-------- EXERCISE INPUT --------

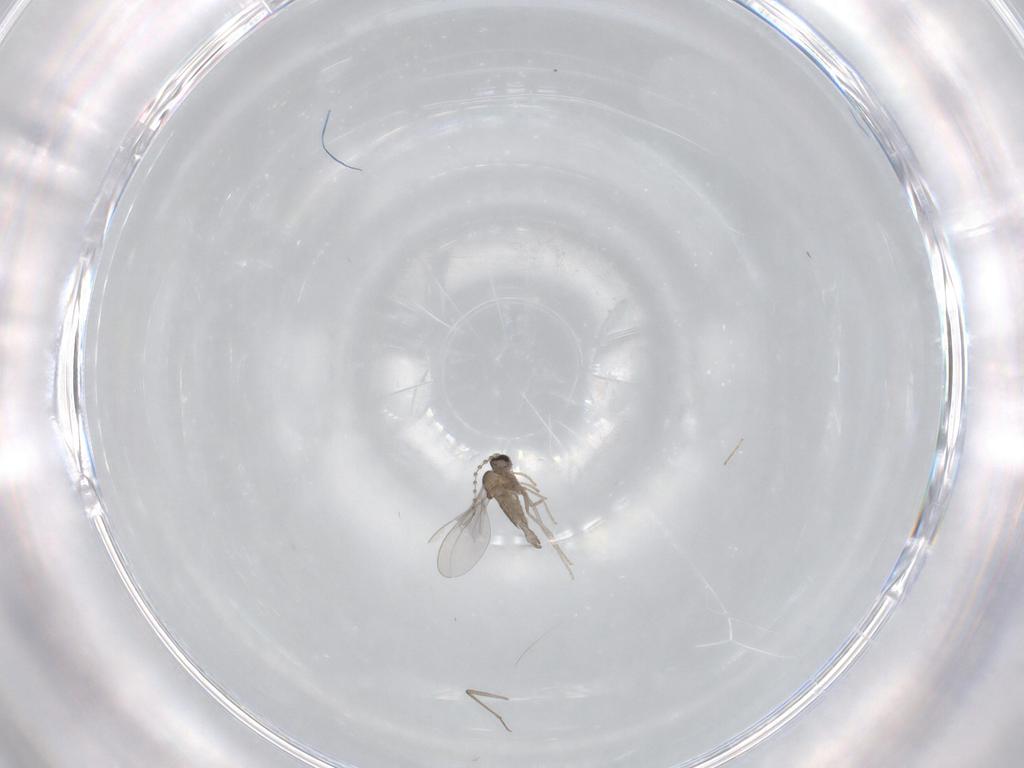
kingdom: Animalia
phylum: Arthropoda
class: Insecta
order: Diptera
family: Cecidomyiidae
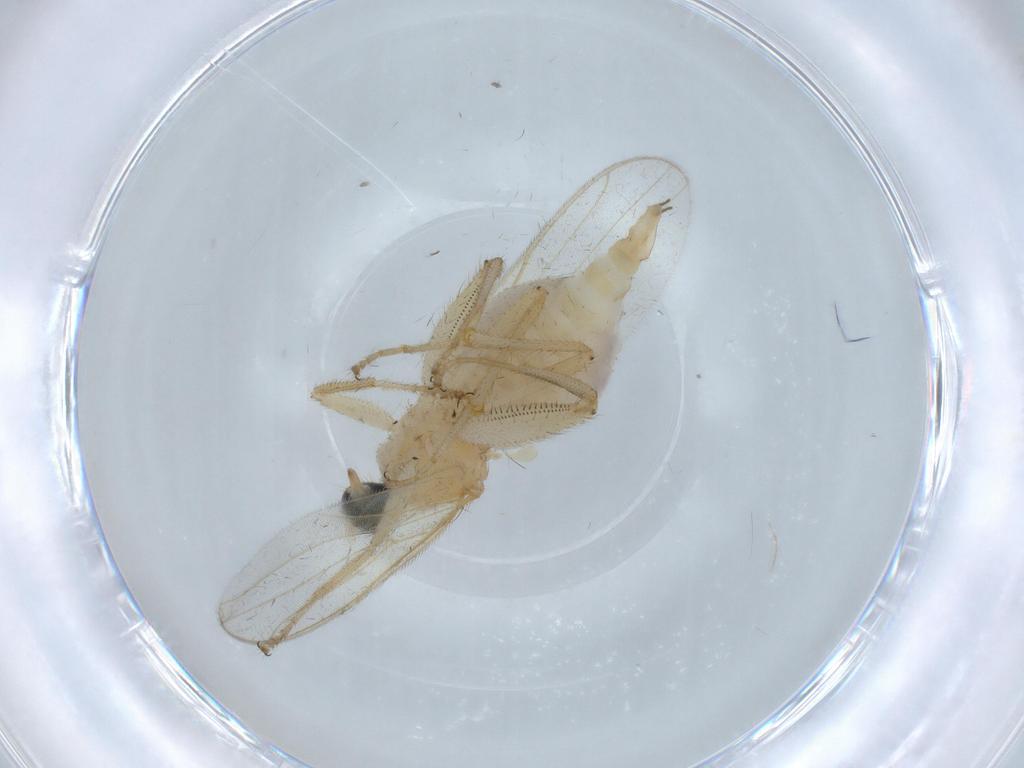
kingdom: Animalia
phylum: Arthropoda
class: Insecta
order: Diptera
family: Hybotidae
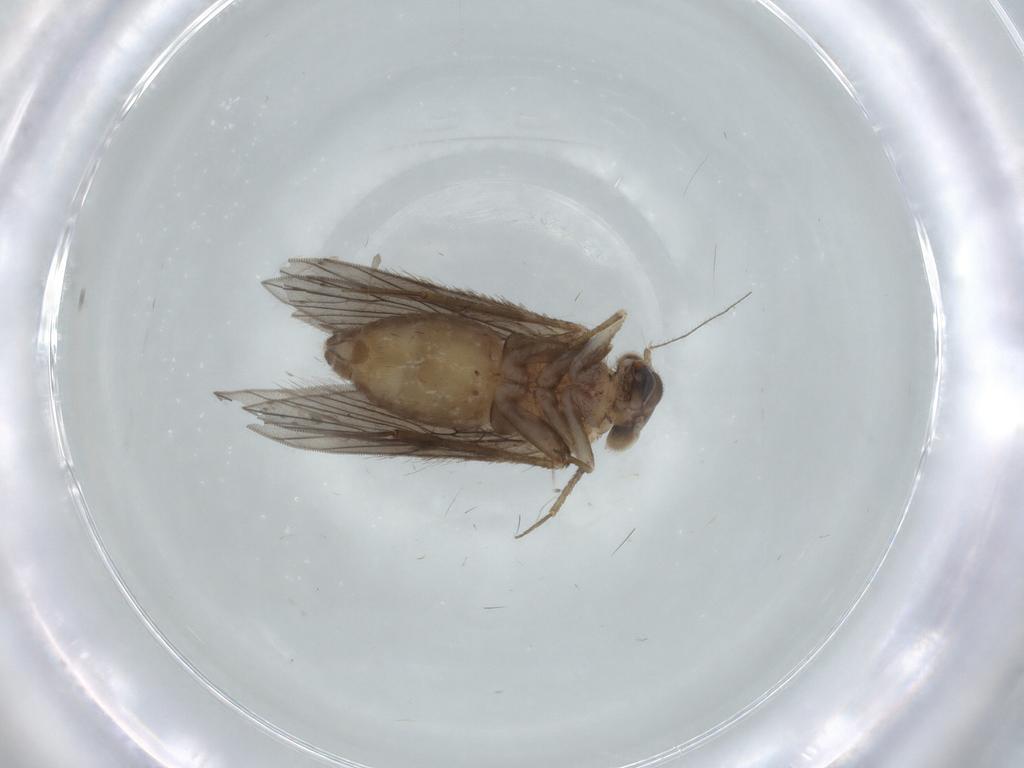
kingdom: Animalia
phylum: Arthropoda
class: Insecta
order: Psocodea
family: Lepidopsocidae
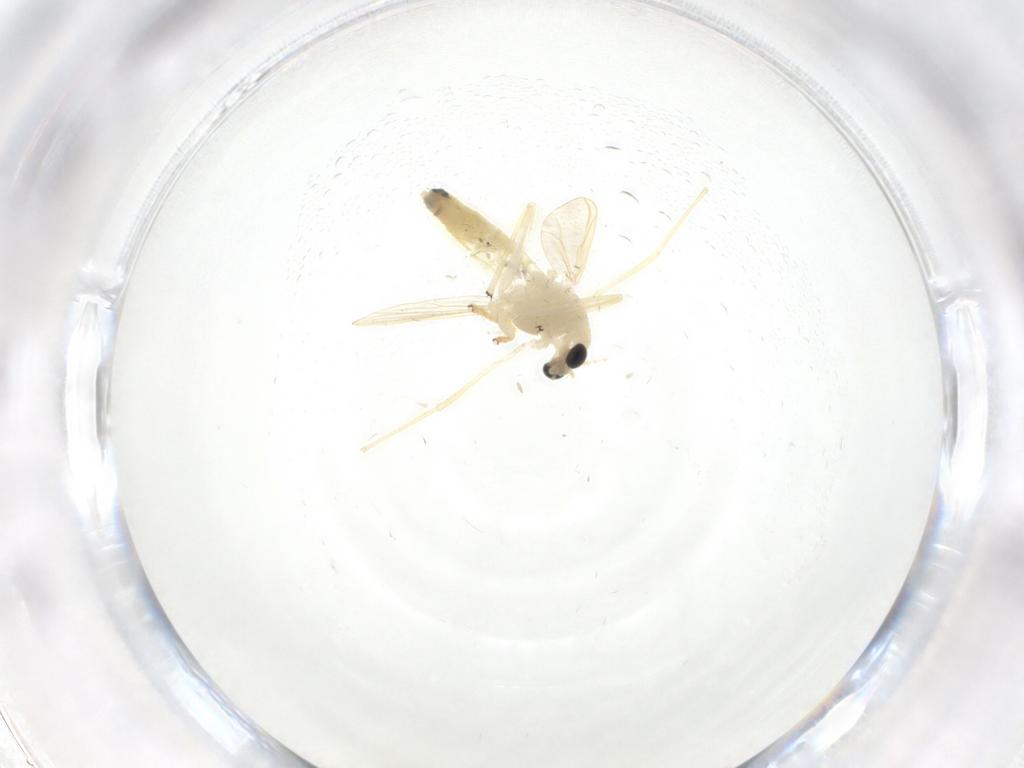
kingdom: Animalia
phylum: Arthropoda
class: Insecta
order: Diptera
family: Chironomidae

--------

* [EXERCISE TASK]: Update the lines above so that every "phylum" becomes "division", keeping the rest unchanged. Leave the pictures out of your answer.

* [RESULT OF THE TASK]:
kingdom: Animalia
division: Arthropoda
class: Insecta
order: Diptera
family: Cecidomyiidae
kingdom: Animalia
division: Arthropoda
class: Insecta
order: Diptera
family: Hybotidae
kingdom: Animalia
division: Arthropoda
class: Insecta
order: Psocodea
family: Lepidopsocidae
kingdom: Animalia
division: Arthropoda
class: Insecta
order: Diptera
family: Chironomidae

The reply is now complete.